The All Progressives Congress (APC) is a political party in Nigeria, formed on 6 February 2013 in anticipation of the 2015 elections. APC candidate Muhammadu Buhari won the presidential election by almost 2.6 million votes. Incumbent President Goodluck Jonathan conceded defeat on 31 March. This was the first time in Nigeria’s political history that an opposition political party unseated a governing party in a general election and one in which power transferred peacefully from one political party to another. In addition, the APC won the majority of seats in the Senate and the House of Representatives in the 2015 elections, though it fell shy of winning a super-majority to override the ability of the opposition People’s Democratic Party to block legislation.
Formed in February 2013, the party is the result of an a merger of Nigeria’s three biggest opposition parties – the Action Congress of Nigeria (ACN), the Congress for Progressives Change (CPC), the All Nigeria Peoples Party (ANPP) – and a faction of the All Progressivess Grand Alliance (APGA). The three political parties organized their conventions and passed resolutions giving the go ahead to forgo their individual identities and merge into one big party, the All Progressivess Congress (APC).
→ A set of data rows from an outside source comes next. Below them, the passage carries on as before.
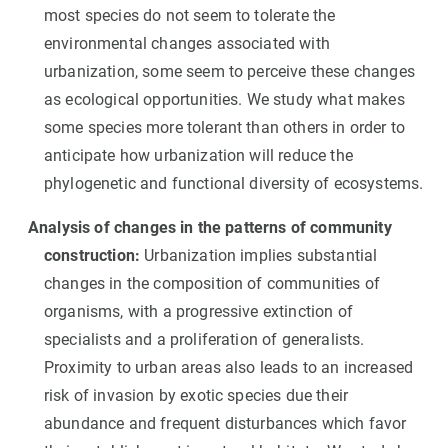
most species do not seem to tolerate the
environmental changes associated with
urbanization, some seem to perceive these changes
as ecological opportunities. We study what makes
some species more tolerant than others in order to
anticipate how urbanization will reduce the
phylogenetic and functional diversity of ecosystems.
Analysis of changes in the patterns of community
construction:
Urbanization implies substantial
changes in the composition of communities of
organisms, with a progressive extinction of
specialists and a proliferation of generalists.
Proximity to urban areas also leads to an increased
risk of invasion by exotic species due their
abundance and frequent disturbances which favor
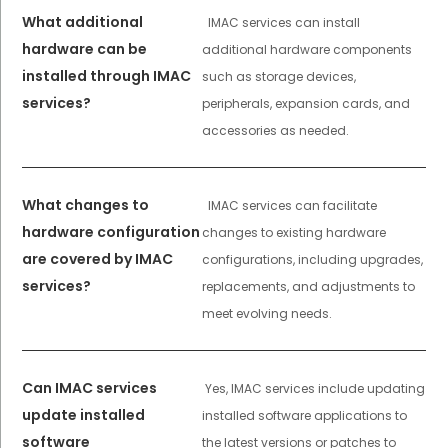
What additional
IMAC services can install
hardware can be
additional hardware components
installed through IMAC
such as storage devices,
services?
peripherals, expansion cards, and
accessories as needed.
What changes to
IMAC services can facilitate
hardware configuration
changes to existing hardware
are covered by IMAC
configurations, including upgrades,
services?
replacements, and adjustments to
meet evolving needs.
Can IMAC services
Yes, IMAC services include updating
update installed
installed software applications to
software
the latest versions or patches to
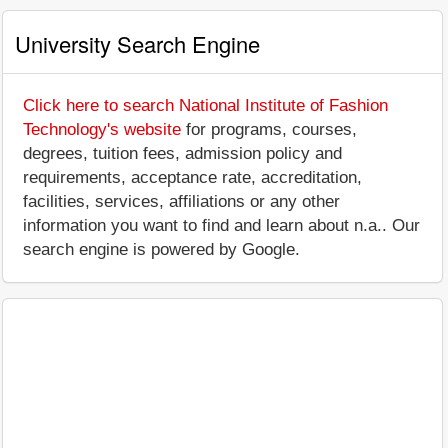
University Search Engine
Click here to search National Institute of Fashion
Technology's website
for programs, courses,
degrees, tuition fees, admission policy and
requirements, acceptance rate, accreditation,
facilities, services, affiliations or any other
information you want to find and learn about n.a.. Our
search engine is powered by Google.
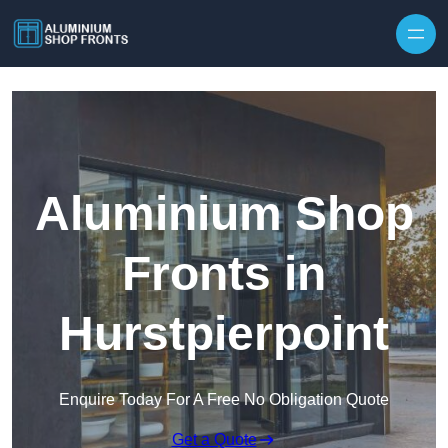
Skip to content
Aluminium Shop
Fronts in
Hurstpierpoint
Enquire Today For A Free No Obligation Quote
Get a Quote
The party received approval from the nation’s electoral umpire Independent National Electoral Commission (INEC) on 31 July 2013 to become a political party and subsequently withdrew the operating licenses of the three legacy parties (the ACN, CPC and ANPP). In March 2013, it was reported that two other associations – African Peoples Congress and All Patriotic Citizens – also applied for INEC registration, adopting APC as an acronym as well, reportedly “a development interpreted to be a move to thwart the successful coalition of the opposition parties, ahead of the 2015 general elections.” It was reported in April 2013 that the party was considering changing their name to the All Progressives Congress of Nigeria (APCN) to avoid further complications.
In November 2013, five serving Governors, along with Alhaji Atiku Abubakar, former vice president of Nigeria, from the governing PDP defected to the APC, as well as 49 legislators who joined the ranks of 137 legislators in the APC as a result of the prior merger of the smaller opposition parties. This initially gave the APC a slim majority of 186 legislators in the Lower House out of a total of 360 legislators; however, subsequent political wrangling and pressure from political factions and interests outside the National Assembly of Nigeria, gave the party only 37 additional legislators thus giving the APC a nominal majority of 172 out of 360 Legislators, as opposed to the PDP’s 171 (though some smaller PDP-allied parties hold the balance of the other seats. This was further confirmed when the party seated 179 members on January 15, 2015 when the House resumed after a long recess to finally affirm its majority. The governors who defected to the APC were Rotimi Amaechi of Rivers State, Abdulfatah Ahmed of Kwara State, Rabiu Kwankwaso of Kano State, Murtala Nyako of Adamawa State and Aliyu Wamakko of Sokoto State. It had been previously reported that Governors Mu’azu Babangida Aliyu of Niger State and Sule Lamido of Jigawa State were to set to defect from the People’s Democratic Party to the APC; however, both ended up remaining with the People’s Democratic Party. In the 2015 elections, Mu’azu Babangida Aliyu ran as a senatorial nominee of the People’s Democratic Party for the Niger State east senatorial district, losing in a landslide to the APC’s David Umaru.